### Problem to work on
Set down, word for word, the stretch of the conv3d commit diff below from "Showing 4 changed" to "CCV_NNC_MAX_DIM + 2; x++)", including both ends.

Add conv3d support on MPS backend.

liuliu · Jan 24, 2025 · 19f4960 · 19f4960
1 parent 819aa2a
commit 19f4960
Show file tree

Hide file tree

Showing 4 changed files with 214 additions and 64 deletions.
diff --git a/lib/nnc/ccv_nnc_easy.h b/lib/nnc/ccv_nnc_easy.h
@@ -254,12 +254,12 @@ static inline void ccv_nnc_tensor_view_get_dim(const ccv_nnc_tensor_view_t* cons
 {
 	int x;
 	const int nd = ccv_nnc_tensor_nd(tv->info.dim);
-	const int offset = CCV_NNC_MAX_DIM + 2 - nd;
+	const int offset = ccv_max(CCV_NNC_MAX_DIM + 2 - nd, 0);
 	for (x = 0; x < offset; x++)
 		dim[x] = 1;
-	for (x = offset; x < CCV_NNC_MAX_DIM + 2; x++)
+	for (x = offset; x < ccv_max(CCV_NNC_MAX_DIM + 2, nd); x++)
 		dim[x] = tv->info.dim[x - offset];
-	dim[CCV_NNC_MAX_DIM + 2] = 0;
+	dim[ccv_max(CCV_NNC_MAX_DIM + 2, nd)] = 0;
 }
 
 static inline CCV_WARN_UNUSED(int) ccv_nnc_is_tensor_stride_packed(const int stride[CCV_NNC_MAX_DIM_ALLOC], const int dim[CCV_NNC_MAX_DIM_ALLOC])

diff --git a/lib/nnc/cmd/convolution/mps/ccv_nnc_conv_mps.m b/lib/nnc/cmd/convolution/mps/ccv_nnc_conv_mps.m
@@ -28,26 +28,28 @@ static int _ccv_nnc_conv_forw(const ccv_nnc_cmd_t cmd, const ccv_nnc_hint_t hint
 	assert(w->info.format == CCV_TENSOR_FORMAT_NCHW);
 	int biasdim[CCV_NNC_MAX_DIM_ALLOC] = {0};
 	int biasstride[CCV_NNC_MAX_DIM_ALLOC] = {0};
+	const int size_nd = ccv_nnc_tensor_nd(cmd.info.size.dim) - 1;
+	assert(size_nd == 2 || size_nd == 3);
 	if (bias)
 	{
 		assert(CCV_GET_DATA_TYPE(bias->info.datatype) != CCV_QX);
 		assert(ccv_nnc_tensor_nd(bias->info.dim) == 1);
 		int i;
-		for (i = 0; i < CCV_NNC_MAX_DIM + 2; i++)
+		for (i = 0; i < size_nd + 2; i++)
 			biasdim[i] = 1;
 		int c;
 		if (b->info.format == CCV_TENSOR_FORMAT_NCHW)
 			c = 1;
 		else if (b->info.format == CCV_TENSOR_FORMAT_NHWC)

### Supplied entries
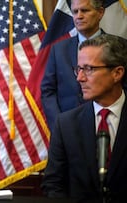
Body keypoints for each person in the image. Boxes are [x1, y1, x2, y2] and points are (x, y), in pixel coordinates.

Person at [41, 34, 127, 202]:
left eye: (89, 69)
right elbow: (53, 184)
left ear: (117, 73)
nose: (79, 78)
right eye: (78, 69)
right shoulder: (65, 124)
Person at [41, 0, 105, 132]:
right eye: (75, 12)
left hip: (107, 126)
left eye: (85, 10)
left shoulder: (119, 47)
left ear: (100, 13)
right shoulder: (58, 49)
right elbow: (48, 90)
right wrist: (59, 125)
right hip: (67, 130)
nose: (79, 16)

### The completed task
Showing 4 changed files with 214 additions and 64 deletions.
diff --git a/lib/nnc/ccv_nnc_easy.h b/lib/nnc/ccv_nnc_easy.h
@@ -254,12 +254,12 @@ static inline void ccv_nnc_tensor_view_get_dim(const ccv_nnc_tensor_view_t* cons
 {
 	int x;
 	const int nd = ccv_nnc_tensor_nd(tv->info.dim);
-	const int offset = CCV_NNC_MAX_DIM + 2 - nd;
+	const int offset = ccv_max(CCV_NNC_MAX_DIM + 2 - nd, 0);
 	for (x = 0; x < offset; x++)
 		dim[x] = 1;
-	for (x = offset; x < CCV_NNC_MAX_DIM + 2; x++)